Your assignment
Your answer must consist solely of the lines from the one containing "[501,574,558,589] species, ->" through the last line of the records below, reproduced exactly, with all pictures omitted.

+++ Raw data +++

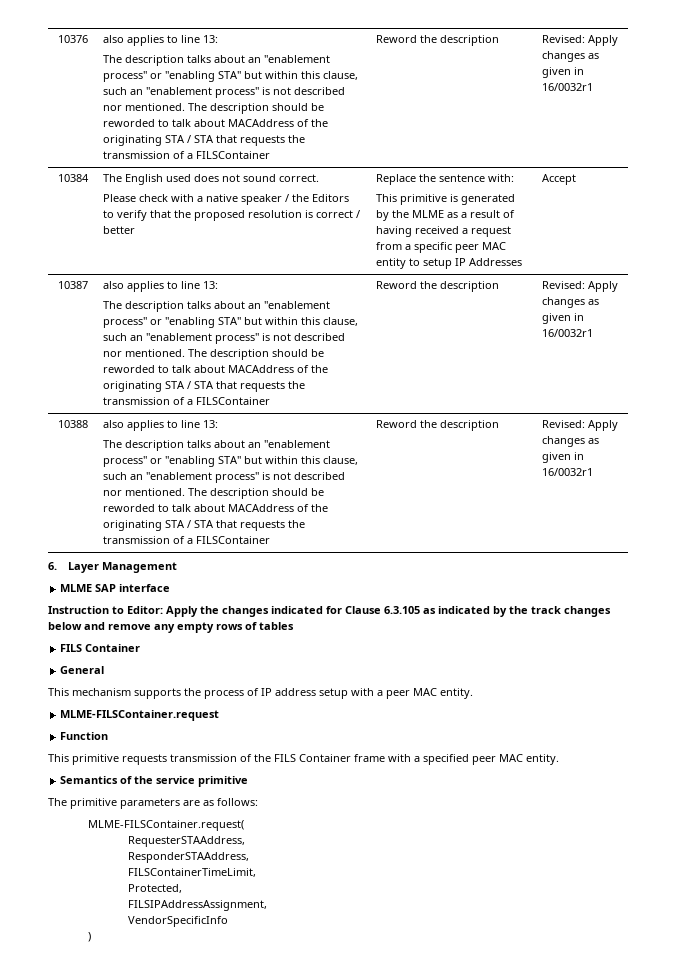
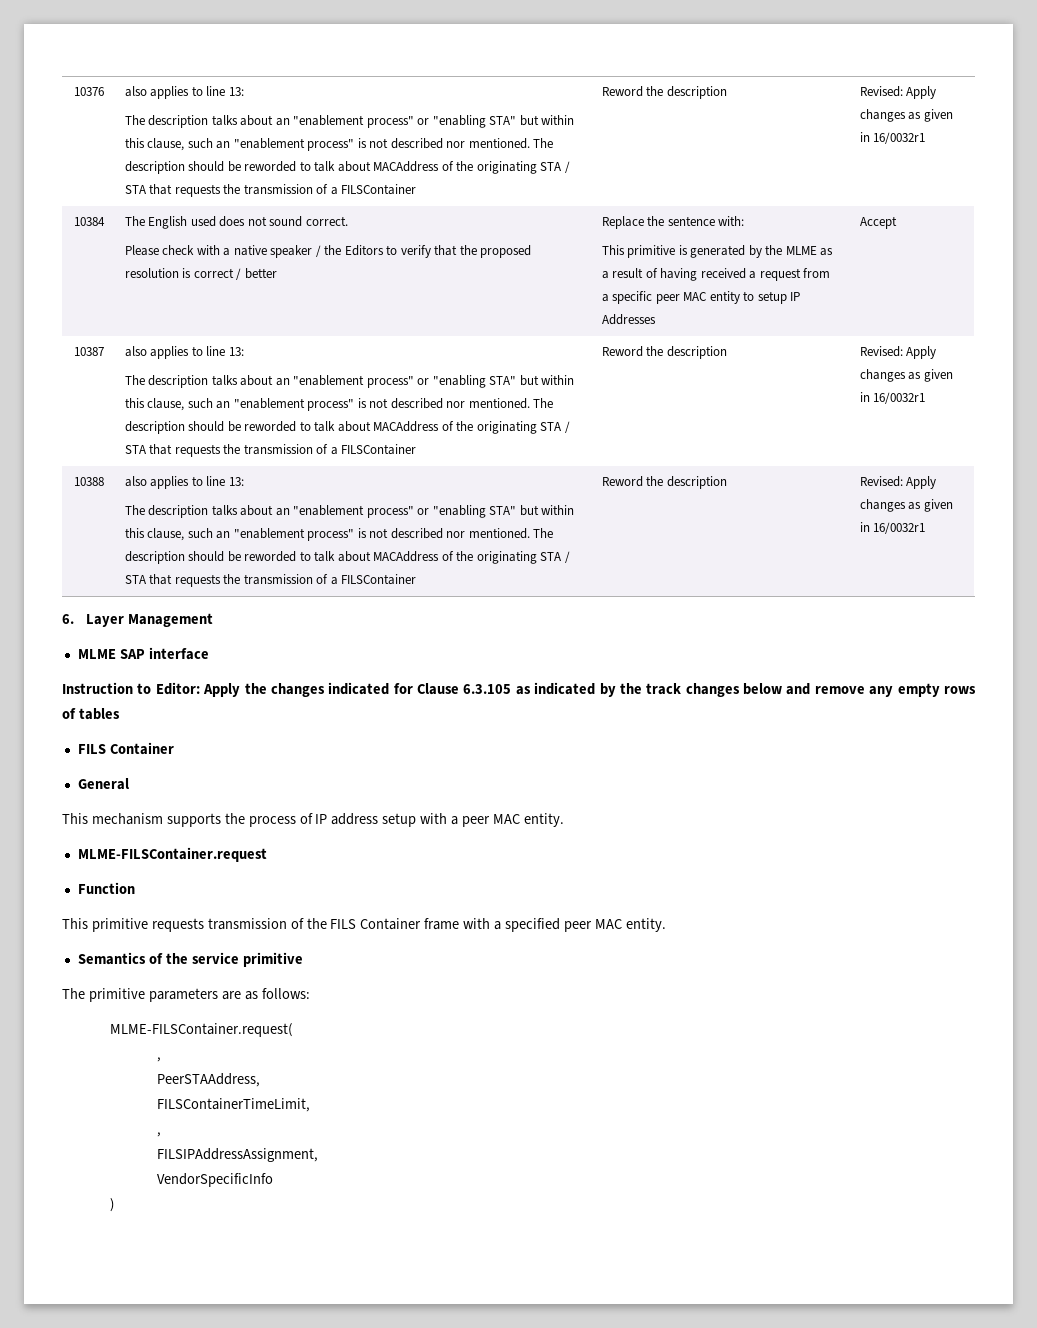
[127,836,245,847] [127,852,249,863] RequesterSTAAddress, // ResponderSTAAddress, -> [157,1057,162,1062] [157,1073,261,1087] , // PeerSTAAddress,
[127,884,182,893] Protected, -> [157,1132,162,1137] ,

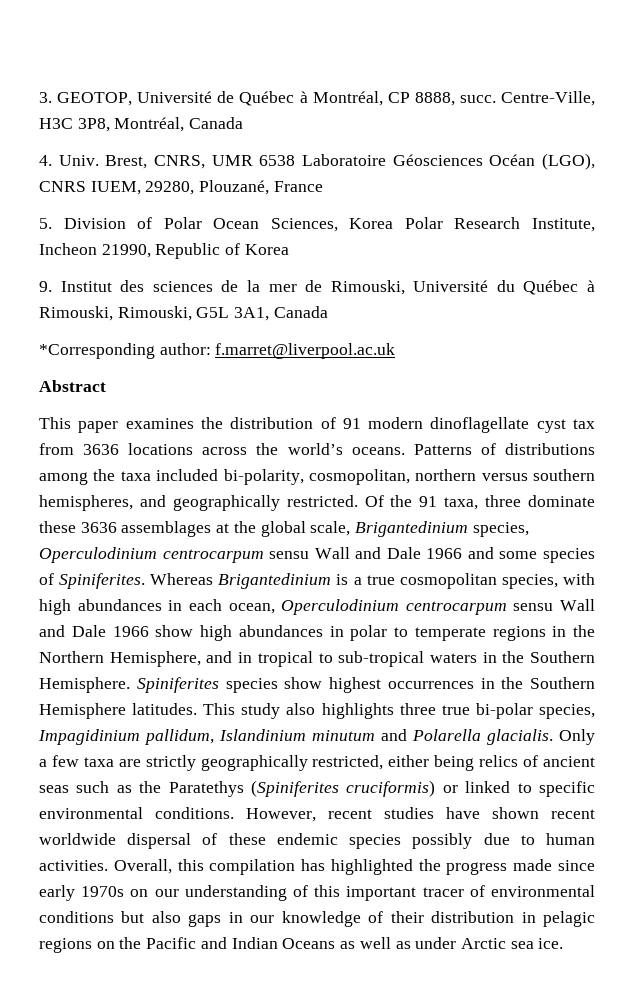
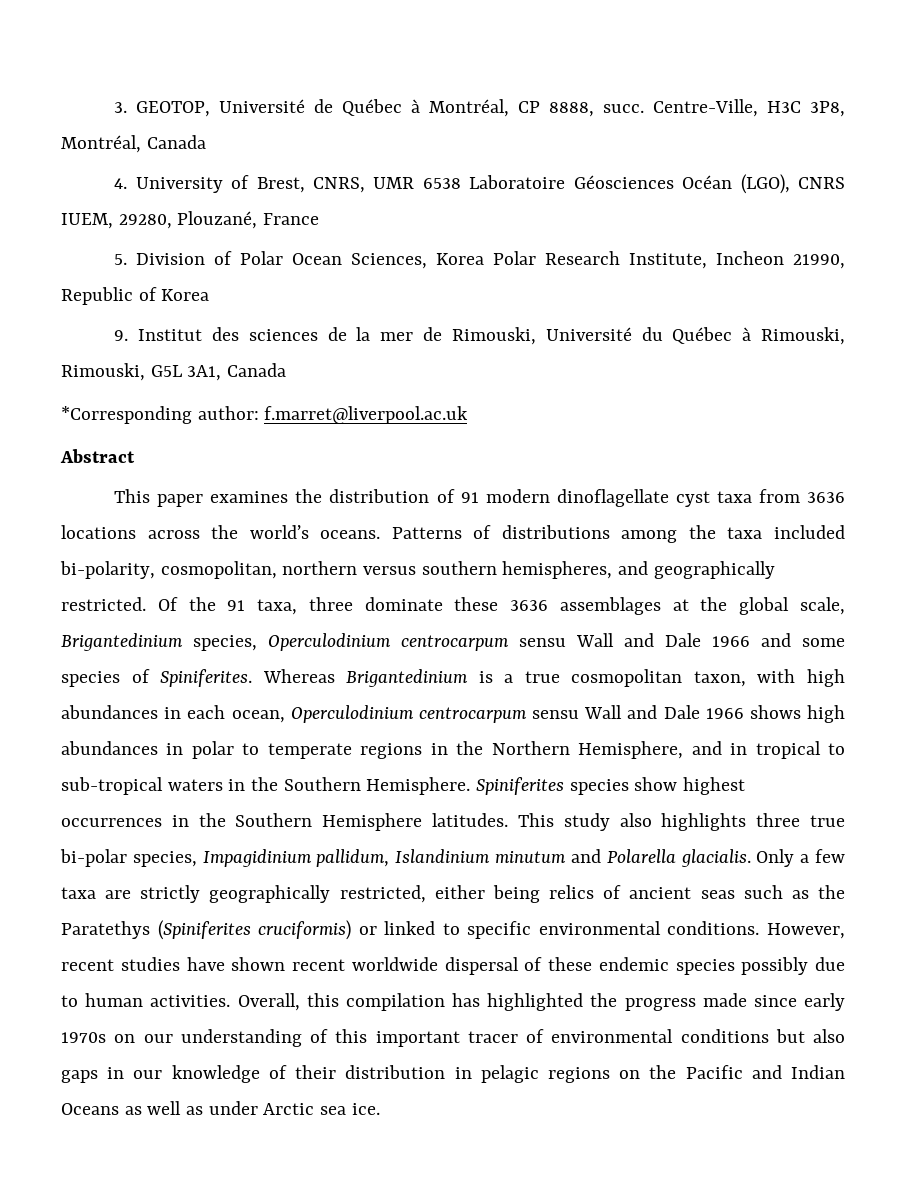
[58,155,99,166] Univ. -> [135,175,250,193] University of
[573,419,595,429] tax -> [716,491,752,503] taxa
[501,574,558,589] species, -> [693,671,746,687] taxon,
[155,625,194,637] show -> [749,705,801,719] shows

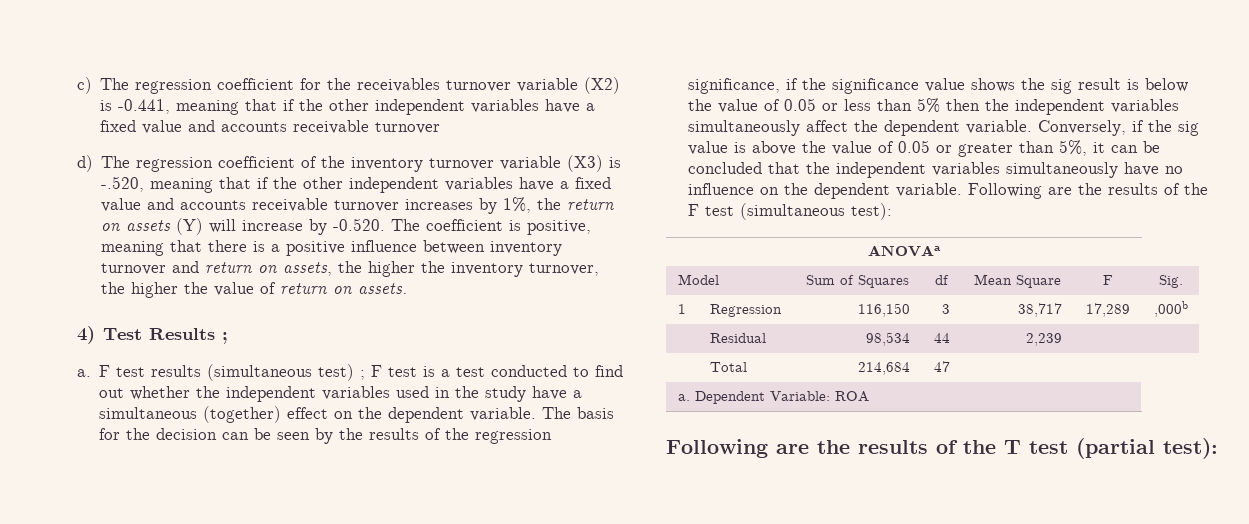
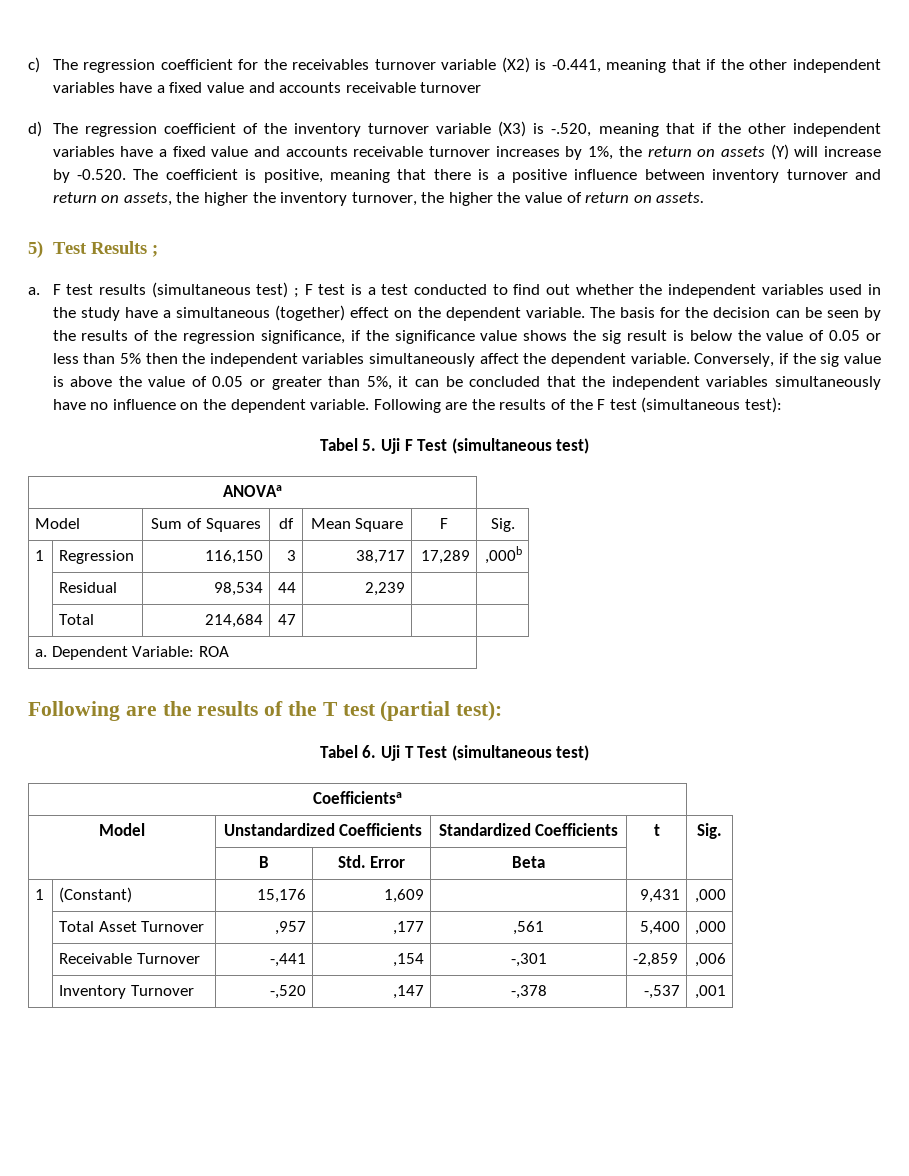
[77,326,95,344] 4) -> [28,241,43,258] 5)
(893, 211) none -> [319,438,590,454] // Tabel 5. Uji F Test (simultaneous test)
(1218, 448) none -> [319,745,590,761] [313,791,402,804] [99,823,145,836] [223,823,423,836] [438,823,619,836] [653,824,660,836] [697,823,722,839] [259,856,269,868] [337,855,406,868] [512,856,545,868] [35,889,45,900] [59,887,133,903] [256,889,306,903] [383,889,424,903] [639,889,680,903] [694,889,726,903] [59,921,205,932] [274,921,306,935] [392,921,424,935] [513,921,544,935] [639,921,680,935] [694,921,726,935] [59,953,200,964] [269,953,306,967] [392,953,424,967] [510,953,547,967] [633,953,679,967] [694,953,726,967] [59,985,194,999] [269,985,306,999] [392,985,424,999] [510,985,547,999] [643,985,680,999] [694,985,726,999] // Tabel 6. Uji T Test (simultaneous test) // Coefficientsa // Model | Unstandardized Coefficients | Standardized Coefficients | t | Sig. // | B | Std. Error | Beta | | // 1 | (Constant) | 15,176 | 1,609 | | 9,431 | ,000 // | Total Asset Turnover | ,957 | ,177 | ,561 | 5,400 | ,000 // | Receivable Turnover | -,441 | ,154 | -,301 | -2,859 | ,006 // | Inventory Turnover | -,520 | ,147 | -,378 | -,537 | ,001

+++

Solution for this problem
[501,574,558,589] species, -> [693,671,746,687] taxon,
[155,625,194,637] show -> [749,705,801,719] shows

[77,326,95,344] 4) -> [28,241,43,258] 5)
(893, 211) none -> [319,438,590,454] // Tabel 5. Uji F Test (simultaneous test)
(1218, 448) none -> [319,745,590,761] [313,791,402,804] [99,823,145,836] [223,823,423,836] [438,823,619,836] [653,824,660,836] [697,823,722,839] [259,856,269,868] [337,855,406,868] [512,856,545,868] [35,889,45,900] [59,887,133,903] [256,889,306,903] [383,889,424,903] [639,889,680,903] [694,889,726,903] [59,921,205,932] [274,921,306,935] [392,921,424,935] [513,921,544,935] [639,921,680,935] [694,921,726,935] [59,953,200,964] [269,953,306,967] [392,953,424,967] [510,953,547,967] [633,953,679,967] [694,953,726,967] [59,985,194,999] [269,985,306,999] [392,985,424,999] [510,985,547,999] [643,985,680,999] [694,985,726,999] // Tabel 6. Uji T Test (simultaneous test) // Coefficientsa // Model | Unstandardized Coefficients | Standardized Coefficients | t | Sig. // | B | Std. Error | Beta | | // 1 | (Constant) | 15,176 | 1,609 | | 9,431 | ,000 // | Total Asset Turnover | ,957 | ,177 | ,561 | 5,400 | ,000 // | Receivable Turnover | -,441 | ,154 | -,301 | -2,859 | ,006 // | Inventory Turnover | -,520 | ,147 | -,378 | -,537 | ,001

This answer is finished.